[Task to complete] In the material below, revise the stretch from the line containing "order: Rosales" through the line containing "catalogue / barcode: US 2037305" by changing "collection date" to "date collected". Reproduce only those lines, with everything else left as it stands.
--- BEGIN Data ---
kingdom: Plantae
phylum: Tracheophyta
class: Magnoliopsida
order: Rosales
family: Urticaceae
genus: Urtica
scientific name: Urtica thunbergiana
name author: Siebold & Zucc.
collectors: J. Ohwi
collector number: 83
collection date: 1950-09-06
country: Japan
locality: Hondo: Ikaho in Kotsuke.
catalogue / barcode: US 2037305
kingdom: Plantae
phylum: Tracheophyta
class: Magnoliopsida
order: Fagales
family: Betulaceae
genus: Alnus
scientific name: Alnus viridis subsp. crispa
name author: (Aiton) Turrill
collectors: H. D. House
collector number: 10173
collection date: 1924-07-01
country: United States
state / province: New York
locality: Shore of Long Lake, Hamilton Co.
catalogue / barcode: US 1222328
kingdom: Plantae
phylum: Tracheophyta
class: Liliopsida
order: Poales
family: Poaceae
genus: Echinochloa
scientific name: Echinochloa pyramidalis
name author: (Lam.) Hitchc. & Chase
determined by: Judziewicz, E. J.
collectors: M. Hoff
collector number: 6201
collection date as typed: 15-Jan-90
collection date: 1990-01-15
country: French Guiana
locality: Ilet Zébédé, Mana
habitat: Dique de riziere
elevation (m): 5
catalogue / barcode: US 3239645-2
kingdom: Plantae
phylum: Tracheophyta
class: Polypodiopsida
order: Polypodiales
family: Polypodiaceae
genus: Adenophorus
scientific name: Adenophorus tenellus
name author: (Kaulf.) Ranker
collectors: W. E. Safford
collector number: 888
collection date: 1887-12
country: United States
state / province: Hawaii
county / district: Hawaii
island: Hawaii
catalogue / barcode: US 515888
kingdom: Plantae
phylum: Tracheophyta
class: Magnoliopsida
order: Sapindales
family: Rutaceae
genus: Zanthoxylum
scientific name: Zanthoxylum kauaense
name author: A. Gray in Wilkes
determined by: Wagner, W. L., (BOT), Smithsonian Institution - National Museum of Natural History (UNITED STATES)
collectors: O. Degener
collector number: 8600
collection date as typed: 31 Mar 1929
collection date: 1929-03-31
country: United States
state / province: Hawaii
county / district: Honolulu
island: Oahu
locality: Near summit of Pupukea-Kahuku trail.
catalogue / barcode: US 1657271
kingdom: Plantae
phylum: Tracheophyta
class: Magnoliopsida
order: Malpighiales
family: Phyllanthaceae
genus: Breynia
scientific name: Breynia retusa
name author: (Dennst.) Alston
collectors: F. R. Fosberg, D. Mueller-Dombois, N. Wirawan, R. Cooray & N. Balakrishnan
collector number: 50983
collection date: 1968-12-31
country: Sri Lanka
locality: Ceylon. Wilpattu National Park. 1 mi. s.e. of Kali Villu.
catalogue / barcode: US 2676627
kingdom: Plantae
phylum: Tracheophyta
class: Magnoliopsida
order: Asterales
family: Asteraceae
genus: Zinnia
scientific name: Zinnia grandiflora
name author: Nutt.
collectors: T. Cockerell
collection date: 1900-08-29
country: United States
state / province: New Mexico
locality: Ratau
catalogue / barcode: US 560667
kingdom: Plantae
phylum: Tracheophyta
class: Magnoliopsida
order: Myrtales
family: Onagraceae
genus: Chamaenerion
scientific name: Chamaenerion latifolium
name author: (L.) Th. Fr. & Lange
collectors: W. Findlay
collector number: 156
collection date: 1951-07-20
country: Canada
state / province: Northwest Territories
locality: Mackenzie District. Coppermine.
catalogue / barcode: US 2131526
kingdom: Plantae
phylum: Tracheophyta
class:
--- END Data ---
[Solution for this exercise]
order: Rosales
family: Urticaceae
genus: Urtica
scientific name: Urtica thunbergiana
name author: Siebold & Zucc.
collectors: J. Ohwi
collector number: 83
date collected: 1950-09-06
country: Japan
locality: Hondo: Ikaho in Kotsuke.
catalogue / barcode: US 2037305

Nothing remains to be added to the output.